- [TASK DIRECTIONS]:
Every line containing the word "Costa" must be pulled from the records.
##### TASK DATA #####
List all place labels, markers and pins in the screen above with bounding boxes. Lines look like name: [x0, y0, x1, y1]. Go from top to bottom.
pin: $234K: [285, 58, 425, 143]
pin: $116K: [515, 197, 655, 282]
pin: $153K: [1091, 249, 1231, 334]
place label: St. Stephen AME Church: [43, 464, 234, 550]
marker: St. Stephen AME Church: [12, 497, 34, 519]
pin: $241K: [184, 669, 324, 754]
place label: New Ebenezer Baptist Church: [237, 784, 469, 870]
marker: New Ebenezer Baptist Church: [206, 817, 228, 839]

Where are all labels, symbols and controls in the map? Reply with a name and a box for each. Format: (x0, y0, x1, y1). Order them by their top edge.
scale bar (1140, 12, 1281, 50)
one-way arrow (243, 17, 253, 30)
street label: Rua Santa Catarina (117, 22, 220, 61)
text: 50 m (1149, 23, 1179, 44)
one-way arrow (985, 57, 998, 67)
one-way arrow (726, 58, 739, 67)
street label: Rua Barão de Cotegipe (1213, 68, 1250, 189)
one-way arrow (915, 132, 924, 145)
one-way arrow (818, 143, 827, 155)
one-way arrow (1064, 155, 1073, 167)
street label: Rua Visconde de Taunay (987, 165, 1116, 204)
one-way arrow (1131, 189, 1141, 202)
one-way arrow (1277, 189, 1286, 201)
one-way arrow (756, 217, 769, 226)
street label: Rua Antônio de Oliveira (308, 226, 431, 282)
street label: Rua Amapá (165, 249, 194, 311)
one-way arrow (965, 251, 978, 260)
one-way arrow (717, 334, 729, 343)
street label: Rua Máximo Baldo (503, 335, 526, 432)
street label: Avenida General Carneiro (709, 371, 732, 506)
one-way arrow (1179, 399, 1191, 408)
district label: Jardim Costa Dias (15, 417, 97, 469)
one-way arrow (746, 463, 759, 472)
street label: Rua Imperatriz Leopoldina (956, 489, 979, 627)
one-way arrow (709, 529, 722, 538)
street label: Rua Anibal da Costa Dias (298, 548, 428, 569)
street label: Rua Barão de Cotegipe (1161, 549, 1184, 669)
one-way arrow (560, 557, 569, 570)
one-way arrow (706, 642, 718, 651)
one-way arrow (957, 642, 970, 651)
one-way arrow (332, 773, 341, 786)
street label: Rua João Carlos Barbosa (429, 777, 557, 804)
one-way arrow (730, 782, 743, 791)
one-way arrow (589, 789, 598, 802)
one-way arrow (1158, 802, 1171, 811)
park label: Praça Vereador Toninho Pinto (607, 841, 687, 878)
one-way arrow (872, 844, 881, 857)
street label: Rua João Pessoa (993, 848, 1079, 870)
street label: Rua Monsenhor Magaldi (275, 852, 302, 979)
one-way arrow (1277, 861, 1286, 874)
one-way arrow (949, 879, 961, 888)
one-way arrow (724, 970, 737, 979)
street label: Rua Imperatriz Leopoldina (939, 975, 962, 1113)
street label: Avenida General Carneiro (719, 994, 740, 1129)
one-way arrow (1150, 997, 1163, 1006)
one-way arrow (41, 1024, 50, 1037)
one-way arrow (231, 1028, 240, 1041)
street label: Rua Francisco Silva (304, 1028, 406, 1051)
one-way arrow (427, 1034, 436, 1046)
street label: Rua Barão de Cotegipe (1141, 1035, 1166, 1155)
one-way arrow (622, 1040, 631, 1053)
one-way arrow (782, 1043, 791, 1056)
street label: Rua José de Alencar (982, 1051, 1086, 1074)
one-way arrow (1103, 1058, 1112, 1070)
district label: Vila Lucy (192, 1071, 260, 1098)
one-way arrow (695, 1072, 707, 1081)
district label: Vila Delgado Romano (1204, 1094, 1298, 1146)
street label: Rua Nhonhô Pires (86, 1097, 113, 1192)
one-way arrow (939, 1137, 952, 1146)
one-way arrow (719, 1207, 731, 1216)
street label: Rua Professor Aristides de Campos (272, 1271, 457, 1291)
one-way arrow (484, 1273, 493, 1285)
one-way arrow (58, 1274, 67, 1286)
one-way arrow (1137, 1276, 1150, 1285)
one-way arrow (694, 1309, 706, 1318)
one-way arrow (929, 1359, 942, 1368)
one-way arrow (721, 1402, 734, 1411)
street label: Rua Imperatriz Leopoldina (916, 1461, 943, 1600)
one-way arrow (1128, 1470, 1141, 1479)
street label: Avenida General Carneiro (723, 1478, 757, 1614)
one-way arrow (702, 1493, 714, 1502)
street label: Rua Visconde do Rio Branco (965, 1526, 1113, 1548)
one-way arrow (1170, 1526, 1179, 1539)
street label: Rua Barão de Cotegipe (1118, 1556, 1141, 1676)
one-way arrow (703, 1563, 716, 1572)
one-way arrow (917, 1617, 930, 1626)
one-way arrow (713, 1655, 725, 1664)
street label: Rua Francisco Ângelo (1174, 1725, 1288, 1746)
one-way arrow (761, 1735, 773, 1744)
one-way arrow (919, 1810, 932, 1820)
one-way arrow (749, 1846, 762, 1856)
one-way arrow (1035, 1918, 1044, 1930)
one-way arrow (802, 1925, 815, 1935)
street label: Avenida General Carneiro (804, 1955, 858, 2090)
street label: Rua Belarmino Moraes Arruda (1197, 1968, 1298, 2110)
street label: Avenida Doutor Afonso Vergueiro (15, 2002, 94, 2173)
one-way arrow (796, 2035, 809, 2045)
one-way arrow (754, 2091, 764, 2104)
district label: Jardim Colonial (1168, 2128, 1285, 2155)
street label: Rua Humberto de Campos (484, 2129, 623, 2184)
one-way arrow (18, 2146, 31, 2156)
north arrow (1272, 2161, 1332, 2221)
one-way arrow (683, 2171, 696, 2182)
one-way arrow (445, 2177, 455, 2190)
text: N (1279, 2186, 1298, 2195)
#####
- [TASK RESULT]:
district label: Jardim Costa Dias (15, 417, 97, 469)
street label: Rua Anibal da Costa Dias (298, 548, 428, 569)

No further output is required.